[Stored data entries]

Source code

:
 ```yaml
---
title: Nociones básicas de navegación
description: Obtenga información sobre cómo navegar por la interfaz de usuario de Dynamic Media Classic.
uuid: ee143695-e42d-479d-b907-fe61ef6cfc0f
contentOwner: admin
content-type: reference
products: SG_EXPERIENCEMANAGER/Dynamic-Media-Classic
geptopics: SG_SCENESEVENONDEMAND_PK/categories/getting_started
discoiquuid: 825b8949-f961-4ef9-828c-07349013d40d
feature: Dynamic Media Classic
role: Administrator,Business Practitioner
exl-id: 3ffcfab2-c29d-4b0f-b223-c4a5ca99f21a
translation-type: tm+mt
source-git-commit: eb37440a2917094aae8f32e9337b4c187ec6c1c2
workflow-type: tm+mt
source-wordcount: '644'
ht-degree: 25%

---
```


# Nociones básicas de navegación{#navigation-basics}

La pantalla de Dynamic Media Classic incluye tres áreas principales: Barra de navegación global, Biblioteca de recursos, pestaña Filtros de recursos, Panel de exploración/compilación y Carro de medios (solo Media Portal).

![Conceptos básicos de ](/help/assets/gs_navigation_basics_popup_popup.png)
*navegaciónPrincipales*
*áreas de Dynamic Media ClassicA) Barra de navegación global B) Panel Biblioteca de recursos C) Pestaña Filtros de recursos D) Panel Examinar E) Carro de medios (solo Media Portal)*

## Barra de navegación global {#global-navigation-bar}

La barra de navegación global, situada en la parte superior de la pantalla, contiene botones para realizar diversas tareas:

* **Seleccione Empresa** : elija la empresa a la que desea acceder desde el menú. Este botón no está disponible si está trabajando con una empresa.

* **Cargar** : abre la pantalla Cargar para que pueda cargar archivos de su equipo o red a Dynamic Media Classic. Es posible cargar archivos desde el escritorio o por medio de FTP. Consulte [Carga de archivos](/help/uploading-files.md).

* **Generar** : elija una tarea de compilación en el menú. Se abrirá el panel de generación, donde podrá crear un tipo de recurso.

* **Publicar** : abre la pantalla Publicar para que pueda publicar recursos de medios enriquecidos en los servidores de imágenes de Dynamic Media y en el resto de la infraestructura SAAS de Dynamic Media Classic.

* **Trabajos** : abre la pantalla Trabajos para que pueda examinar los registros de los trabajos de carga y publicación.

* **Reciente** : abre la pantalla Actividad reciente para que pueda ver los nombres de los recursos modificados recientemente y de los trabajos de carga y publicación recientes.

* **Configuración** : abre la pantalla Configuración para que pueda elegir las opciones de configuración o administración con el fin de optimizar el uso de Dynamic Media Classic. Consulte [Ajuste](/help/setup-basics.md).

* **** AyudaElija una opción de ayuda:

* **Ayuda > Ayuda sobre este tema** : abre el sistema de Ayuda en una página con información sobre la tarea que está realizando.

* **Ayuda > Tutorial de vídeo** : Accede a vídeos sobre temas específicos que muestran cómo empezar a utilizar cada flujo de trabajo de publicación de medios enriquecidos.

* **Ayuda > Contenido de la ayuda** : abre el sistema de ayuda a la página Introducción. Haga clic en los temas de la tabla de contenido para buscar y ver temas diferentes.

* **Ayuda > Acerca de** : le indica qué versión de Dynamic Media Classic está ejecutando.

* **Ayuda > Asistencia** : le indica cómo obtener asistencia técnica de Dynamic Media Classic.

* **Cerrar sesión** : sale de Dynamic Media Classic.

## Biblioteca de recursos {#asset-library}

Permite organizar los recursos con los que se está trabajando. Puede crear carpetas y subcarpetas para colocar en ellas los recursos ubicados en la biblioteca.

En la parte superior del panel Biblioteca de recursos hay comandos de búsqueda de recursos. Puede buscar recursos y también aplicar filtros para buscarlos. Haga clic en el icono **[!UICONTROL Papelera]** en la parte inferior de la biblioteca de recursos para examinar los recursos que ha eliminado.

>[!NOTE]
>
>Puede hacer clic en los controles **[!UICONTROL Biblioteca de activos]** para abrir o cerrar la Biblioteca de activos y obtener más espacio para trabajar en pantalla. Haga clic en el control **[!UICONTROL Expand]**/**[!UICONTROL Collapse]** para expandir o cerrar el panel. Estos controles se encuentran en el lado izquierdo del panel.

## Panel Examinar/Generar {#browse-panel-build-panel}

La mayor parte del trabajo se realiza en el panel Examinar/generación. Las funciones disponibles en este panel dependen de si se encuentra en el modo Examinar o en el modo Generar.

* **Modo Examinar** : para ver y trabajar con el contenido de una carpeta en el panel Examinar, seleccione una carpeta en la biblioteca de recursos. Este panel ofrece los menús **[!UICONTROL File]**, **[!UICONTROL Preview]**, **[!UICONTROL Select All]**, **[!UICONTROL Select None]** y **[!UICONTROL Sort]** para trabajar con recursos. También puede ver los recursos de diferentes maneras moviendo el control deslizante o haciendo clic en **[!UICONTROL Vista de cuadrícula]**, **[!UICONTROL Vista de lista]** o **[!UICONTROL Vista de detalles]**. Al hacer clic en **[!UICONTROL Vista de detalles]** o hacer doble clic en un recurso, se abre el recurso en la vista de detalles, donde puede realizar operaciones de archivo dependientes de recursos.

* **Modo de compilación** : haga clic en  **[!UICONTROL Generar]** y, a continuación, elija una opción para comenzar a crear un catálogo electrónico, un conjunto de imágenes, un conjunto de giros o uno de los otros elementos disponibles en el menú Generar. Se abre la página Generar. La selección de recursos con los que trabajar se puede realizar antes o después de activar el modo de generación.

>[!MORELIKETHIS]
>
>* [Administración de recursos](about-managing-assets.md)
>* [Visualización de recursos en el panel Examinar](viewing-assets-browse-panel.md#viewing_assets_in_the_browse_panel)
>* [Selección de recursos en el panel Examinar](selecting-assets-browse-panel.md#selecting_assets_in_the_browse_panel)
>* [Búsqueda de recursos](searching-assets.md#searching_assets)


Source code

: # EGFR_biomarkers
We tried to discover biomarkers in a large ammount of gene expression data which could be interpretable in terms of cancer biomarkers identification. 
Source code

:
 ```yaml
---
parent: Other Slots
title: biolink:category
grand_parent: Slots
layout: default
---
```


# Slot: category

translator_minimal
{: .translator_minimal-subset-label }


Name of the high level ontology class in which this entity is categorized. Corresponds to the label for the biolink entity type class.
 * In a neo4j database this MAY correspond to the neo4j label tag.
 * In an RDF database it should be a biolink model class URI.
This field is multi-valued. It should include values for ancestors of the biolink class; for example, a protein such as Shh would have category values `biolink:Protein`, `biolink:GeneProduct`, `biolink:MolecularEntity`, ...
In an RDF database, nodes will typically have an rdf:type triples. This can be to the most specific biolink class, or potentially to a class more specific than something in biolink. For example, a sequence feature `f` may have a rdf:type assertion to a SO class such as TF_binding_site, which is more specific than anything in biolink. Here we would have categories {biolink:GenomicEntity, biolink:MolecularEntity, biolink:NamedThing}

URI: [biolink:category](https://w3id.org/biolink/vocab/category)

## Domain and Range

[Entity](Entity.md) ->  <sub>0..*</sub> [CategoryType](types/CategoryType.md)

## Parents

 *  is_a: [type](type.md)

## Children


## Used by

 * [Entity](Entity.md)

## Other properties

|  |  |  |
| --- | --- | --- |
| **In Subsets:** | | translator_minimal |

§ **The problem**
In the records above, find the line containing "# Nociones básicas" and restate word for word every line from the first through that one.

§ **Exercise result**
Source code

:
 ```yaml
---
title: Nociones básicas de navegación
description: Obtenga información sobre cómo navegar por la interfaz de usuario de Dynamic Media Classic.
uuid: ee143695-e42d-479d-b907-fe61ef6cfc0f
contentOwner: admin
content-type: reference
products: SG_EXPERIENCEMANAGER/Dynamic-Media-Classic
geptopics: SG_SCENESEVENONDEMAND_PK/categories/getting_started
discoiquuid: 825b8949-f961-4ef9-828c-07349013d40d
feature: Dynamic Media Classic
role: Administrator,Business Practitioner
exl-id: 3ffcfab2-c29d-4b0f-b223-c4a5ca99f21a
translation-type: tm+mt
source-git-commit: eb37440a2917094aae8f32e9337b4c187ec6c1c2
workflow-type: tm+mt
source-wordcount: '644'
ht-degree: 25%

---
```


# Nociones básicas de navegación{#navigation-basics}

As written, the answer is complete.